Le début de l’année nous offre l’opportunité de passer en revue l’année écoulée avec le président du SEV, Giorgio Tuti, et de tourner notre regard vers les semaines et les mois qui viennent.

100 ans du SEV: Giorgio Tuti se rejouit de fêter le Jubilé avec les membres du SEV.

Avec notamment les négociations CCT, les discussions sur l’égalité salariale et les divergences au niveau de l’UE, 2018 a été une année bien remplie. Quel bilan en tires-tu ?

Giorgio Tuti: Je n’ai encore jamais vécu une année qui, syndicalement parlant, se soit déroulée à la satisfaction générale. Mais j’avoue que l’année 2018 a été une petite exception, même si elle a été d’une telle intensité que nous avons atteint certaines limites. C’est pourquoi je saisis l’occasion qui m’est donnée pour remercier vivement tous les employés, sous-fédérations et sections pour l’effort extraordinaire qu’ils ont fourni, tout particulièrement dans le processus de la CTT CFF qui a mis notre organisation à rude épreuve. Les négociations ont duré neuf mois. Beaucoup de gens ont fourni ici un travail titanesque, aussi bien au front que dans l’ombre. Et à côté de ça, nous avons eu d’autres CCT à renouveler. Cela fait certes partie de notre tâche principale, mais à la fin de l’année nous étions tous fatigués. Rétrospectivement, nous pouvons dire que nos efforts ont été couronnés de succès.

Sur le plan personnel, quel a été ton meilleur moment en 2018 ?

DONNÉES BRUTES:

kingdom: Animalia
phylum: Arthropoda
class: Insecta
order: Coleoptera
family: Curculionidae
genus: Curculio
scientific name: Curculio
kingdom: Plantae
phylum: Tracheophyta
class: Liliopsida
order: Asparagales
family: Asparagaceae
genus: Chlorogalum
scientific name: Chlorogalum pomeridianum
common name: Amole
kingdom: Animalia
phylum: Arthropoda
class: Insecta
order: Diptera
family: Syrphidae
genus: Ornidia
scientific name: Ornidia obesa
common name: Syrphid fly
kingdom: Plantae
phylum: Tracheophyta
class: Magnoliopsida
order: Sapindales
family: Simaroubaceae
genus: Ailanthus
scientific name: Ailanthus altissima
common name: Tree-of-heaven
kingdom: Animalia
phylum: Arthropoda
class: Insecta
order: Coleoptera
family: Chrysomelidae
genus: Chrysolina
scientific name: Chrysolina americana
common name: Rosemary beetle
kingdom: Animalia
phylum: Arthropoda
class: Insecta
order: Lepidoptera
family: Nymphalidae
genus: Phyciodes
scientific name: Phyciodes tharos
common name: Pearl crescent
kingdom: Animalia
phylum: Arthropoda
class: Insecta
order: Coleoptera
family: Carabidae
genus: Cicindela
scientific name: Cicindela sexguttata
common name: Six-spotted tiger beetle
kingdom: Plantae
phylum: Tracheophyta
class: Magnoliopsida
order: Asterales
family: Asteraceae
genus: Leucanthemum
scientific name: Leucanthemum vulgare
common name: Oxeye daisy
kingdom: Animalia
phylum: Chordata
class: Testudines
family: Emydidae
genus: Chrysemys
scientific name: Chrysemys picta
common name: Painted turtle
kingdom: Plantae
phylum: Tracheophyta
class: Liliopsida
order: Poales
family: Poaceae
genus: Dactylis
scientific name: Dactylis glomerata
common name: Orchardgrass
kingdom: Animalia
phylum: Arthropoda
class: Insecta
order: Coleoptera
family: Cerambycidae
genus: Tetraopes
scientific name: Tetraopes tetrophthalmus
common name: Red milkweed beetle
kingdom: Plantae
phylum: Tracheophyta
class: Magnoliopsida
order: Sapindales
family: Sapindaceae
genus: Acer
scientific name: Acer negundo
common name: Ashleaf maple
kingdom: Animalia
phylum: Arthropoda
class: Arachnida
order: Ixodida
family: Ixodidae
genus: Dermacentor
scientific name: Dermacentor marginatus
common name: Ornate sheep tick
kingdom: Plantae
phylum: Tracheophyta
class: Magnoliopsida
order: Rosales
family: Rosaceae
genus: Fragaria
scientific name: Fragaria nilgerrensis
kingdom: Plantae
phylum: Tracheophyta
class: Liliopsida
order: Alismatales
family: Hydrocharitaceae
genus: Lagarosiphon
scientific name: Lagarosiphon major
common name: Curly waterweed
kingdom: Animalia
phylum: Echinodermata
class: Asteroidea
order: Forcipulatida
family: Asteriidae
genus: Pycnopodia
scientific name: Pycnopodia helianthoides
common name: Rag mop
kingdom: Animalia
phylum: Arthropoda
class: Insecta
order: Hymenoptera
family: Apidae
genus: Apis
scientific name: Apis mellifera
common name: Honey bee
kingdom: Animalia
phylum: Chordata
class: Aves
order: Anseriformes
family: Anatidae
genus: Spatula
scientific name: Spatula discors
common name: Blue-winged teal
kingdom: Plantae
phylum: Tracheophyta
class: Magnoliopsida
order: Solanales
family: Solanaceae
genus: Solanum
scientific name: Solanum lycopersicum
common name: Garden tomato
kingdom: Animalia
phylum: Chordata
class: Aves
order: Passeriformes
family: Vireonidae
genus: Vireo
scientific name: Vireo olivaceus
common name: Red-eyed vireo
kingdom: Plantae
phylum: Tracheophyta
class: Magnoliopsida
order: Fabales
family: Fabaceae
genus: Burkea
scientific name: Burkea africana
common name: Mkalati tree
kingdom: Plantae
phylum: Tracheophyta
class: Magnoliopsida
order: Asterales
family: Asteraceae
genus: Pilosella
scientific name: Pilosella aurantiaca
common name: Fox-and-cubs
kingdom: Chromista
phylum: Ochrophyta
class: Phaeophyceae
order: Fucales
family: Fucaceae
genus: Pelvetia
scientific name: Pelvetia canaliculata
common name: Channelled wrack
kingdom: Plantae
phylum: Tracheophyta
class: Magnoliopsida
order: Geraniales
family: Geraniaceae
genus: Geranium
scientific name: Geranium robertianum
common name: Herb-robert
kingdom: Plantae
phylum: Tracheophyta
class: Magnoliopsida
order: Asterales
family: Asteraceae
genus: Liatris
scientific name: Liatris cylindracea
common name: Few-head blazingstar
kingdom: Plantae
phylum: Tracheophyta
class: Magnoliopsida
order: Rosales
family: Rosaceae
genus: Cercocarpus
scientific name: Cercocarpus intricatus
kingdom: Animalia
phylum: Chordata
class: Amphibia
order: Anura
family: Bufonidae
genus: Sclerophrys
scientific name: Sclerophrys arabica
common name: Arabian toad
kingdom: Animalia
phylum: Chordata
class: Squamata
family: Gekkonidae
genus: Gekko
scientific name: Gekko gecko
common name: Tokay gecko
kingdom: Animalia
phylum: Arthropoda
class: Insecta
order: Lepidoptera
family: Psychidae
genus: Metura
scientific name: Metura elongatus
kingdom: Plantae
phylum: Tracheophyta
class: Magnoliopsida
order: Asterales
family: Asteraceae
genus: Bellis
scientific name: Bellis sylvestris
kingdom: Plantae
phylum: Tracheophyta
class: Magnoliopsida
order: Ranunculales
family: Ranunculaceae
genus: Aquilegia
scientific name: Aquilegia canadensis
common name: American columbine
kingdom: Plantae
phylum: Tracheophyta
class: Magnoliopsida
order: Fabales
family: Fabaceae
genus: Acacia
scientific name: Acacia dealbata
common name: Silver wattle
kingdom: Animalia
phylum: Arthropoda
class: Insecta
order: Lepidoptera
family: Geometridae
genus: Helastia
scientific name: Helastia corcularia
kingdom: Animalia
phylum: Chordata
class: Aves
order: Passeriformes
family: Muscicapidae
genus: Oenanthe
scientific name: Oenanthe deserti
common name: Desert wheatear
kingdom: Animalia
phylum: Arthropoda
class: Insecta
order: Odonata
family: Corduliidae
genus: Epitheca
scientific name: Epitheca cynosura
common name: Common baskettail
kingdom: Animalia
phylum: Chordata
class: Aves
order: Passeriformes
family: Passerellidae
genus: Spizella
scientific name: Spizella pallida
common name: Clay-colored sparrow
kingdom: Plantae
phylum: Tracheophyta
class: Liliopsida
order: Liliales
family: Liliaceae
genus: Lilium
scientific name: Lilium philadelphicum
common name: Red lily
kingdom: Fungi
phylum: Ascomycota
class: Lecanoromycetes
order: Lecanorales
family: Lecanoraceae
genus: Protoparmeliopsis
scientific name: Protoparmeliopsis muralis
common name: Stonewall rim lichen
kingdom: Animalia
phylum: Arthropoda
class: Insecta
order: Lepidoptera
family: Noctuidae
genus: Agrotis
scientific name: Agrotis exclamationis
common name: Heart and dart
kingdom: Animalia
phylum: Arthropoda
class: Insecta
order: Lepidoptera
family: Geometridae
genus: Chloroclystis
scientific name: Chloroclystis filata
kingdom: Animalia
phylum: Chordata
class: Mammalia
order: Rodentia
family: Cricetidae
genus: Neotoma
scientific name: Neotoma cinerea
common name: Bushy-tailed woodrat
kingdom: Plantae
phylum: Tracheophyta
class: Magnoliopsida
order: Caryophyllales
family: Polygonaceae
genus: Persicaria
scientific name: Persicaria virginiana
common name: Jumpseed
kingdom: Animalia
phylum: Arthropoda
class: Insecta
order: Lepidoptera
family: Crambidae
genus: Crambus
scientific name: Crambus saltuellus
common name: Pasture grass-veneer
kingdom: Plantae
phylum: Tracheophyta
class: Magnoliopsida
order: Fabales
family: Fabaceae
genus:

CONSIGNES:
A: D'après l'entretien avec Giorgio Tuti, combien de temps les négociations ont-elles duré ?
B: Dans la liste, recopiez les lignes à l'identique, à partir de celle qui contient "scientific name: Dactylis glomerata" et jusqu'à celle qui contient "genus: Geranium", ces deux lignes comprises.

RÉPONSES FOURNIES:
A: Elles ont duré neuf mois.

B:
scientific name: Dactylis glomerata
common name: Orchardgrass
kingdom: Animalia
phylum: Arthropoda
class: Insecta
order: Coleoptera
family: Cerambycidae
genus: Tetraopes
scientific name: Tetraopes tetrophthalmus
common name: Red milkweed beetle
kingdom: Plantae
phylum: Tracheophyta
class: Magnoliopsida
order: Sapindales
family: Sapindaceae
genus: Acer
scientific name: Acer negundo
common name: Ashleaf maple
kingdom: Animalia
phylum: Arthropoda
class: Arachnida
order: Ixodida
family: Ixodidae
genus: Dermacentor
scientific name: Dermacentor marginatus
common name: Ornate sheep tick
kingdom: Plantae
phylum: Tracheophyta
class: Magnoliopsida
order: Rosales
family: Rosaceae
genus: Fragaria
scientific name: Fragaria nilgerrensis
kingdom: Plantae
phylum: Tracheophyta
class: Liliopsida
order: Alismatales
family: Hydrocharitaceae
genus: Lagarosiphon
scientific name: Lagarosiphon major
common name: Curly waterweed
kingdom: Animalia
phylum: Echinodermata
class: Asteroidea
order: Forcipulatida
family: Asteriidae
genus: Pycnopodia
scientific name: Pycnopodia helianthoides
common name: Rag mop
kingdom: Animalia
phylum: Arthropoda
class: Insecta
order: Hymenoptera
family: Apidae
genus: Apis
scientific name: Apis mellifera
common name: Honey bee
kingdom: Animalia
phylum: Chordata
class: Aves
order: Anseriformes
family: Anatidae
genus: Spatula
scientific name: Spatula discors
common name: Blue-winged teal
kingdom: Plantae
phylum: Tracheophyta
class: Magnoliopsida
order: Solanales
family: Solanaceae
genus: Solanum
scientific name: Solanum lycopersicum
common name: Garden tomato
kingdom: Animalia
phylum: Chordata
class: Aves
order: Passeriformes
family: Vireonidae
genus: Vireo
scientific name: Vireo olivaceus
common name: Red-eyed vireo
kingdom: Plantae
phylum: Tracheophyta
class: Magnoliopsida
order: Fabales
family: Fabaceae
genus: Burkea
scientific name: Burkea africana
common name: Mkalati tree
kingdom: Plantae
phylum: Tracheophyta
class: Magnoliopsida
order: Asterales
family: Asteraceae
genus: Pilosella
scientific name: Pilosella aurantiaca
common name: Fox-and-cubs
kingdom: Chromista
phylum: Ochrophyta
class: Phaeophyceae
order: Fucales
family: Fucaceae
genus: Pelvetia
scientific name: Pelvetia canaliculata
common name: Channelled wrack
kingdom: Plantae
phylum: Tracheophyta
class: Magnoliopsida
order: Geraniales
family: Geraniaceae
genus: Geranium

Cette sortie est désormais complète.